§ Список заданий
1. Обновите фрагмент текста об Альфе и Омеге: начните со слов «И сказал мне: совершилось!» и остановитесь после слов «будет Мне сыном.». В этом фрагменте замените «источника» на «родника».
2. Перечислите все города, названные в тексте об Альфе и Омеге.
3. Переведите на английский язык предложение из текста об Альфе и Омеге: «Я есть Альфа и Омега, начало и конец, говорит Господь, Который есть и был и грядет, Вседержитель».

§ Изучаемый текст
/---
Альфа и Омега

Поделись знанием:
Перейти к: навигация, поиск

Альфа и Омега (ΑΩ, Αω, αω) — сочетание первой и последней букв классического (ионического) греческого алфавита, которое является наименованием Бога в Книге Откровения Иоанна Богослова, символами Бога как начала и конца всего сущего.

Се, гряду скоро, и возмездие Мое со Мною, чтобы воздать каждому по делам его. Я есмь Альфа и Омега, начало и конец, Первый и Последний.
Я есть Альфа и Омега, начало и конец, говорит Господь, Который есть и был и грядет, Вседержитель.
Я был в духе в день воскресный, и слышал позади себя громкий голос, как бы трубный, который говорил: Я есмь Альфа и Омега, Первый и Последний; то, что видишь, напиши в книгу и пошли церквам, находящимся в Асии: в Ефес, и в Смирну, и в Пергам, и в Фиатиру, и в Сардис, и в Филадельфию, и в Лаодикию.
И сказал мне: совершилось! Я есмь Альфа и Омега, начало и конец; жаждущему дам даром от источника воды живой. Побеждающий наследует все, и буду ему Богом, и он будет Мне сыном.

Свт. Андрей Кесарийский в Толковании на Апокалипсис писал: «Словами Алфа и Омега означается Христос, как Бог, содержащий все, безначальный и бесконечный: Сый, и прежде сый и конца не имый, соприсносущный Отцу и, потому, имеющий каждому воздать за дела»[1].
\---
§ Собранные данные
/---
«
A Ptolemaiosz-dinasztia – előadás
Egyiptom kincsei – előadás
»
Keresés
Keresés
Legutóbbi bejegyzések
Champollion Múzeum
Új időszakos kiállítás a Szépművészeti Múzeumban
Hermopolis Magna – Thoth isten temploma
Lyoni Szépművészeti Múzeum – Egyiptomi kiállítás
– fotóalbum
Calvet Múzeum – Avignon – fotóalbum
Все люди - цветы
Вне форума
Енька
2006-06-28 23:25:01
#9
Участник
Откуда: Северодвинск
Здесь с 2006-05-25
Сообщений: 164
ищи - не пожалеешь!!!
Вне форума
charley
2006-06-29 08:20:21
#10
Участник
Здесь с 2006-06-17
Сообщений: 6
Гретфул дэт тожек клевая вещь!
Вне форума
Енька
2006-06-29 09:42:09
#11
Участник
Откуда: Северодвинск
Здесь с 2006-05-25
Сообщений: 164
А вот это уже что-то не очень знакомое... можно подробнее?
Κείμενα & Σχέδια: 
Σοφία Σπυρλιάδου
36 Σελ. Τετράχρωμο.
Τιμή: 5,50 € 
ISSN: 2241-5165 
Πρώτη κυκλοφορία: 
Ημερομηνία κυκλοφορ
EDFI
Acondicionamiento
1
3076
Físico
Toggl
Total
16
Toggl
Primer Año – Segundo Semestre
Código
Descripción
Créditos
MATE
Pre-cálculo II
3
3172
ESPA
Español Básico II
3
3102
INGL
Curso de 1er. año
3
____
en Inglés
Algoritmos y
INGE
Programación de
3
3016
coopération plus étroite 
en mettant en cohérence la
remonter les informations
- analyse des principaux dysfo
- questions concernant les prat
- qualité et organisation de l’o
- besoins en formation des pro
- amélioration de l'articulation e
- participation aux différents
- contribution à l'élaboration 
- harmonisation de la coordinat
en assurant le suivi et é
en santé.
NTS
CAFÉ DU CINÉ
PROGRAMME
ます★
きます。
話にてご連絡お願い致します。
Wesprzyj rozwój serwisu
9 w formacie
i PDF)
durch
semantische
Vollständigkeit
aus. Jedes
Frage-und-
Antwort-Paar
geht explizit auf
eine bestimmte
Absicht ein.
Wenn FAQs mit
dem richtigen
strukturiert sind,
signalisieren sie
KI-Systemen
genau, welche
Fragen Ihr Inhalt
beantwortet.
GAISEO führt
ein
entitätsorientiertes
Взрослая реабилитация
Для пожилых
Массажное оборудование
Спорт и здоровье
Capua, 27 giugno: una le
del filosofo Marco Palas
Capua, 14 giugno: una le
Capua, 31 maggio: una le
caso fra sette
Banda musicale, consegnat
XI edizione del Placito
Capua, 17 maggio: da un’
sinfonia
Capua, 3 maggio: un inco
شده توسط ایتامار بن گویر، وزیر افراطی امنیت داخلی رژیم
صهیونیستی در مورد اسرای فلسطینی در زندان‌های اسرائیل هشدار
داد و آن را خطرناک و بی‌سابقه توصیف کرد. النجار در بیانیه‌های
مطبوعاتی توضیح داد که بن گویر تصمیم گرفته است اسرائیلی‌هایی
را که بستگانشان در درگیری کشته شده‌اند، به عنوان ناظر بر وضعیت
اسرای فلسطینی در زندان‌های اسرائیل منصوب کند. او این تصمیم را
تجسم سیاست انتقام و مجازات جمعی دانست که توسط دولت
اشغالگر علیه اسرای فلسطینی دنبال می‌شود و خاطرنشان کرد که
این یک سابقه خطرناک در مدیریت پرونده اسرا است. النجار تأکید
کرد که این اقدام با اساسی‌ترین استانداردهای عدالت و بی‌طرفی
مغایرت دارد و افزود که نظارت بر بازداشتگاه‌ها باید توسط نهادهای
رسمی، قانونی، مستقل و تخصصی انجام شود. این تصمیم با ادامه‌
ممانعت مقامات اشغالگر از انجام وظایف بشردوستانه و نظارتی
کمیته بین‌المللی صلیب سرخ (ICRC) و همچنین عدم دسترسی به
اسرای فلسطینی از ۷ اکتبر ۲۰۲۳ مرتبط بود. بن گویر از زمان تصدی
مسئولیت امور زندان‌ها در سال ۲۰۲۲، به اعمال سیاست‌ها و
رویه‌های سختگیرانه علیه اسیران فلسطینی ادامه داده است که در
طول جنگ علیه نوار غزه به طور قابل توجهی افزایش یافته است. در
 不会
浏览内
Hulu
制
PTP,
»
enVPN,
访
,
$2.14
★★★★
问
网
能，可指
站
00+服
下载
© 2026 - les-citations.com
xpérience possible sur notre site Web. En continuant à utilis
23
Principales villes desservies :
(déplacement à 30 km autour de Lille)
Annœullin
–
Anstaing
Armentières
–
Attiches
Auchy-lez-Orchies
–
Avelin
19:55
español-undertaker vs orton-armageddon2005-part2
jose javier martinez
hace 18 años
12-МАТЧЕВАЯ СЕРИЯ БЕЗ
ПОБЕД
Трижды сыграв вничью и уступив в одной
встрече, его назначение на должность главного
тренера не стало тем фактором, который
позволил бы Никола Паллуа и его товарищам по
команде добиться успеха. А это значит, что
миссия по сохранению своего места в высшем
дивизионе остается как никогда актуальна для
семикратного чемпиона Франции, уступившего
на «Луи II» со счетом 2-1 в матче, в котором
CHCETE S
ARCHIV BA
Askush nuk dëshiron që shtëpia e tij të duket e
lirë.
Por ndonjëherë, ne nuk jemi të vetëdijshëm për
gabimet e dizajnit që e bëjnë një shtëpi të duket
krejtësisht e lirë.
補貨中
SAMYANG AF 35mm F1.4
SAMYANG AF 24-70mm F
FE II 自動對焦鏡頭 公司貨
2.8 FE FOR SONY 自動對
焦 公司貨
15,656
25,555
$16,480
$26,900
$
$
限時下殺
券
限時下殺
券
\---
§ Ответы по пунктам
1.
И сказал мне: совершилось! Я есмь Альфа и Омега, начало и конец; жаждущему дам даром от родника воды живой. Побеждающий наследует все, и буду ему Богом, и он будет Мне сыном.

2. Ефес, Смирна, Пергам, Фиатира, Сардис, Филадельфия, Лаодикия

3. I am the Alpha and the Omega, the beginning and the end, says the Lord, who is and who was and who is to come, the Almighty.